REQUIRED TASKS
**1)** What kinds of tokens does the HtmlTokenizer class page say the tokenizer produces?
**2)** Transcribe the part of the HtmlTokenizer class page starting with "Constructor - creates" and going on through "t neededChars)".

-- TEXT BLOCK follows --

Class HtmlTokenizer


  • public class HtmlTokenizer
    extends java.lang.Object
    Main HTML tokenizer.

    It's task is to parse HTML and produce list of valid tokens: open tag tokens, end tag tokens, contents (text) and comments. As soon as new item is added to token list, cleaner is invoked to clean current list at the end.

    Created by: Vladimir Nikic.
    Date: November, 2006
    • Field Detail

      • _reader

        private java.io.BufferedReader _reader
      • _working

        private char[] _working
      • _pos

        private transient int _pos
      • _len

        private transient int _len
      • _row

        private transient int _row
      • _col

        private transient int _col
      • _saved

        private transient java.lang.StringBuffer _saved
      • _isLateForDoctype

        private transient boolean _isLateForDoctype
      • _currentTagToken

        private transient TagToken _currentTagToken
      • _tokenList

        private transient java.util.List<BaseToken> _tokenList
      • _namespacePrefixes

        private transient java.util.Set<java.lang.String> _namespacePrefixes
      • _asExpected

        private boolean _asExpected
      • _isSpecialContext

        private boolean _isSpecialContext
      • _isSpecialContextName

        private java.lang.String _isSpecialContextName
    • Constructor Detail

      • HtmlTokenizer

        public HtmlTokenizer​(HtmlCleaner cleaner,
                             java.io.Reader reader,
                             CleanTimeValues cleanTimeValues)
        Constructor - creates instance of the parser with specified content.
        Parameters:
        cleaner -
        reader -
    • Method Detail

      • addToken

        private void addToken​(BaseToken token)
      • readIfNeeded

        private void readIfNeeded​(int neededChars)
                           throws java.io.IOException
        Throws:
        java.io.IOException
      • getTokenList

        java.util.List<BaseToken> getTokenList()

-- TEXT BLOCK concluded --
-- GIVEN DATA follows --

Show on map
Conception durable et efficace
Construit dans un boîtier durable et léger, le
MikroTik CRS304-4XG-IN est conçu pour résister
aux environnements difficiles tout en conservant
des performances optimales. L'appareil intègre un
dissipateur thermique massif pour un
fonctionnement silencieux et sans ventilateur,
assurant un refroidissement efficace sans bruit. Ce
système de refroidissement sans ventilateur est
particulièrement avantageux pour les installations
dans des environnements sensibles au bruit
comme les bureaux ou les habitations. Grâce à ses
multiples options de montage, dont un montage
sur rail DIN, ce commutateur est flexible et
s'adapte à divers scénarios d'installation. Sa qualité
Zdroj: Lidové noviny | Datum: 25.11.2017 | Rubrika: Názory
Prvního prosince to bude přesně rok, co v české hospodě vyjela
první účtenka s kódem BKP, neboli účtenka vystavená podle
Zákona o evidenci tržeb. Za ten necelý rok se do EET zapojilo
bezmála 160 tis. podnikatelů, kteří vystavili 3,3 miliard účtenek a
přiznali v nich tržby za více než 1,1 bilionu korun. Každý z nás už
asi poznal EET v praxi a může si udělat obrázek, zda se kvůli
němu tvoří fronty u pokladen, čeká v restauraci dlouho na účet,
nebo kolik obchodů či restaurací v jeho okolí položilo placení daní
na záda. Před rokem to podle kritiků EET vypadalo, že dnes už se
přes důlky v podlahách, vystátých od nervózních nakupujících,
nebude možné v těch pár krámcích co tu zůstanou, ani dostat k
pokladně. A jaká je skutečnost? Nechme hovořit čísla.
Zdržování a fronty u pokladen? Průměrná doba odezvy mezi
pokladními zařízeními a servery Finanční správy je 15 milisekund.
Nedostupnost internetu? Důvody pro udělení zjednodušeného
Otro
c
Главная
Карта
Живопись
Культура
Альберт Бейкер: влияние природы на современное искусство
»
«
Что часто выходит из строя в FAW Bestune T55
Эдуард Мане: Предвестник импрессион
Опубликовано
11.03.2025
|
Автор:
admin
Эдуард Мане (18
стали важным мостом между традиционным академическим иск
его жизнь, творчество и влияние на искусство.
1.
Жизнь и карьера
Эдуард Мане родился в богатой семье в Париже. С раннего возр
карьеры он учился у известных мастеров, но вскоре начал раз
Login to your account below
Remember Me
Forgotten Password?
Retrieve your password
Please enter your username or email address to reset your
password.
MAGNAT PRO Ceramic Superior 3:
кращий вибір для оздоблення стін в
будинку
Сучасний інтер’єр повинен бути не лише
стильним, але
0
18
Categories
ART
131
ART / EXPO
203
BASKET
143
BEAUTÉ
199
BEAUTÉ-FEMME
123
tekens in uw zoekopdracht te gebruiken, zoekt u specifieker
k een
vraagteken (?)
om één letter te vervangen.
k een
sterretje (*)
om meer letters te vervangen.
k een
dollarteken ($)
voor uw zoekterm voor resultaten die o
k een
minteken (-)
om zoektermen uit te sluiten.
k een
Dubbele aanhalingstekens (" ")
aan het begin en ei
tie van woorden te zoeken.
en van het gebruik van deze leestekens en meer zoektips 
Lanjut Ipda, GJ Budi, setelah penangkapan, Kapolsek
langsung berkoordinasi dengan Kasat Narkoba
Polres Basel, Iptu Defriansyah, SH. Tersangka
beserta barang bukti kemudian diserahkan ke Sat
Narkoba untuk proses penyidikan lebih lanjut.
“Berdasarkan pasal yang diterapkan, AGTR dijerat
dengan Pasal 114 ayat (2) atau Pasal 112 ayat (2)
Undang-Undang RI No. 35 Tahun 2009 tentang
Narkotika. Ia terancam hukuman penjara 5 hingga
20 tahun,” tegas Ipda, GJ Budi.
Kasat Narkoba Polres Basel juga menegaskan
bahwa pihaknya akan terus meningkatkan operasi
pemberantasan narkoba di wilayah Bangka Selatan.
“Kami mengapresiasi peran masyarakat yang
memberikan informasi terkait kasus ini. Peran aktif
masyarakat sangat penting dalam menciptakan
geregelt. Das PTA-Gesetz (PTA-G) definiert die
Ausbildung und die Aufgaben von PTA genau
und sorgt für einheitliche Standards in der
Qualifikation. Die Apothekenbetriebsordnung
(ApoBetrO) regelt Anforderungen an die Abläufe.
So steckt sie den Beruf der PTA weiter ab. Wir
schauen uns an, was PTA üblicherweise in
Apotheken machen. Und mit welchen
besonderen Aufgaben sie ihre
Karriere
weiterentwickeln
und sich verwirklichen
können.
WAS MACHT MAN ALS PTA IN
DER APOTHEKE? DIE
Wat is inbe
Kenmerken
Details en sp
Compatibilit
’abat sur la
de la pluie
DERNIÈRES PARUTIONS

-- GIVEN DATA concluded --

WRITTEN ANSWERS
**1)** Open tag tokens, end tag tokens, contents (text) and comments.

**2)**
Constructor - creates instance of the parser with specified content.
        Parameters:
        cleaner -
        reader -
    • Method Detail

      • addToken

        private void addToken​(BaseToken token)
      • readIfNeeded

        private void readIfNeeded​(int neededChars)